COLLOQUIUM
Wednesday, October 4 / 12 PM / Oakes Mural Room
The Haitian Revolution as an Episode in the History of Philosophy
This presentation in the Wednesday colloquium series (see page 3) will argue that the great slave revolt in Saint Domingue in the 1790s led to the formulation of a far more radical rejection of racial slavery than had appeared in abolitionist thinking up to this point. “The success of the Haitian Revolution in 1804, and the frustration of Napoleon’s attempt to restore slavery,” Blackburn writes, “had large implications for the whole Atlantic world.”
LECTURE
Thursday, October 5 / 4 PM / Oakes Mural Room
Longevity, the Birth Rate and Class Struggle
This lecture will look at the financialization of the new life-course, and at the prospects for a stark shortfall in pension provision rooted in the characteristic flaws of commercial organization and corporate sponsorship. Blackburn discusses financialization in the context of fundamental new demographic patterns explored in his forthcoming book Age Shock: How Finance is Failing Us.

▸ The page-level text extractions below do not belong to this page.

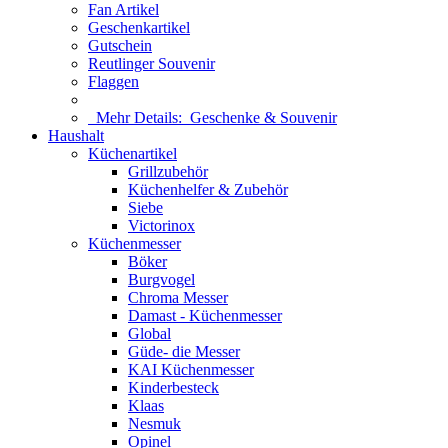
Fan Artikel
Geschenkartikel
Gutschein
Reutlinger Souvenir
Flaggen
Mehr Details:
Geschenke & Souvenir
Haushalt
Küchenartikel
Grillzubehör
Küchenhelfer & Zubehör
Siebe
Victorinox
Küchenmesser
Böker
Burgvogel
Chroma Messer
Damast - Küchenmesser
Global
Güde- die Messer
KAI Küchenmesser
Kinderbesteck
Klaas
Nesmuk
Opinel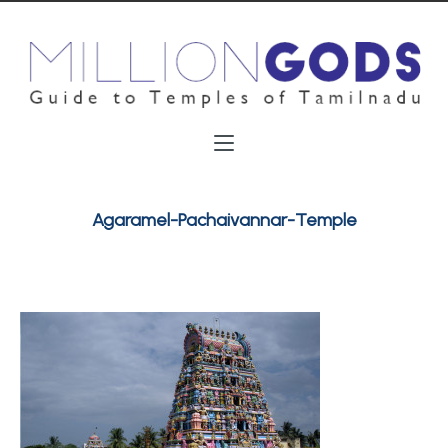
Agaramel-Pachaivannar-Temple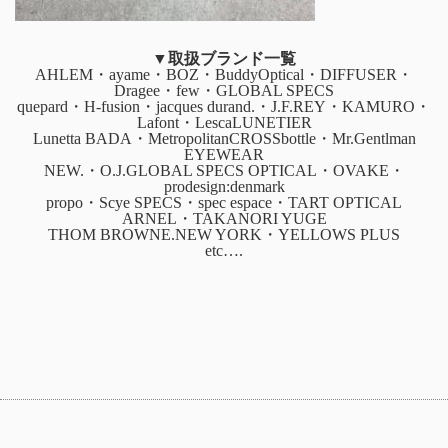
▼取扱ブランド一覧
AHLEM・ayame・BOZ・BuddyOptical・DIFFUSER・
Dragee・few・GLOBAL SPECS
quepard・H-fusion・jacques durand.・J.F.REY・KAMURO・
Lafont・LescaLUNETIER
Lunetta BADA・MetropolitanCROSSbottle・Mr.Gentlman
EYEWEAR
NEW.・O.J.GLOBAL SPECS OPTICAL・OVAKE・
prodesign:denmark
propo・Scye SPECS・spec espace・TART OPTICAL
ARNEL・TAKANORI YUGE
THOM BROWNE.NEW YORK・YELLOWS PLUS
etc….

Robin Blackburn is Professor of Sociology at the University of Essex and Visiting Distinguished Professor at the New School in New York. Long associated with the New Left Review and related projects, he is one of our period’s most important scholars writing in the Marxist tradition, and one of the world’s foremost historians of new world slavery. He has also written on labor politics, student politics, welfare, finance, and the future of socialism; his collective work includes coauthored work with Perry Anderson, Alexander Cockburn, and others. His recent work has had two major strands: a historical dimension focused on slavery, abolition, and colonialism, and a sociological dimension focusing on the financialization of the life-course and the economic challenges of an aging society. Underlying both is a concern for the ways in which property and the market shape social relationships and, conversely, how socioeconomic arrangements do–or could–constrain the market. The work on aging, pensions, and finance—particularly his politically charged and highly innovative work on pensions and their possible contribution to the building of a socialist project—has been acknowledged by many as opening up a new and important arena for transformative politics. His books, published by Verso, include The Overthrow of Colonial Slavery, 1776-1848 (1988), The Making of New World Slavery: From the Baroque to the Modern, 1492-1800 (1997), Banking on Death or Investing in Life: the History and Future of Pensions (2002), Age Shock: How Finance is Failing Us (2006), and The Rise and Fall of New World Slavery, 1492-1887(forthcoming 2007). Robin Blackburn’s visit is an event in the year-long lecture/seminar series in the final year of the Rockefeller-funded Other Globalizations program at the Center for Cultural Studies.